Local MALA-within-Gibbs for Bayesian image deblurring with total variation prior

TL;DR

This paper introduces a dimension-independent MALA-within-Gibbs sampling method for Bayesian image deblurring with TV prior, enabling efficient high-resolution image reconstruction by exploiting local structures.

Contribution

It develops a novel MALA-within-Gibbs algorithm that leverages local image structures and approximates TV to achieve dimension-independent convergence in high-dimensional Bayesian inference.

Findings

The proposed MLwG algorithm has dimension-independent acceptance rates.

MLwG demonstrates superior performance over standard MALA in high-resolution tests.

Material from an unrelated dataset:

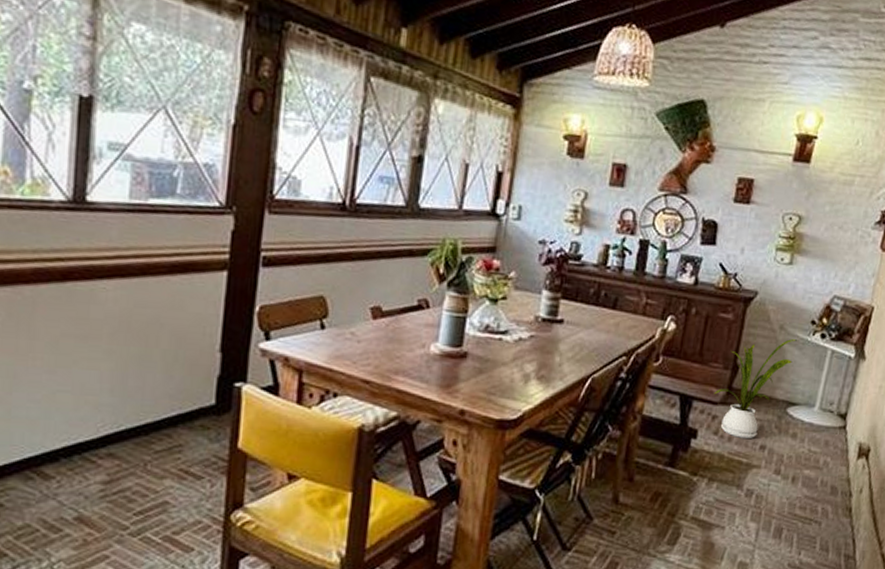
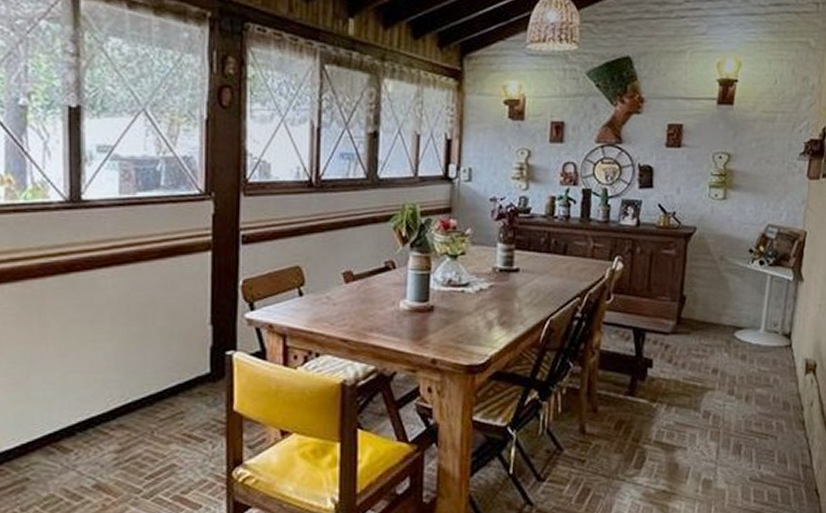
house plant: present [713,339,799,438] -> none [664,268,739,364]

The method efficiently handles local dependencies in the posterior distribution.

Abstract

We consider Bayesian inference for image deblurring with total variation (TV) prior. Since the posterior is analytically intractable, we resort to Markov chain Monte Carlo (MCMC) methods. However, since most MCMC methods significantly deteriorate in high dimensions, they are not suitable to handle high resolution imaging problems. In this paper, we show how low-dimensional sampling can still be facilitated by exploiting the sparse conditional structure of the posterior. To this end, we make use of the local structures of the blurring operator and the TV prior by partitioning the image into rectangular blocks and employing a blocked Gibbs sampler with proposals stemming from the Metropolis-Hastings adjusted Langevin Algorithm (MALA). We prove that this MALA-within-Gibbs (MLwG) sampling algorithm has dimension-independent block acceptance rates and dimension-independent convergence rate. In order to apply the MALA proposals, we approximate the TV by a smoothed version, and show that the introduced approximation error is evenly distributed and dimension-independent. Since the posterior is a Gibbs density, we can use the Hammersley-Clifford Theorem to identify the posterior conditionals which only depend locally on the neighboring blocks. We outline computational strategies to evaluate the conditionals, which are the target densities in the Gibbs updates, locally and in parallel. In two numerical experiments, we validate the dimension-independent properties of the MLwG algorithm and demonstrate its superior performance over MALA.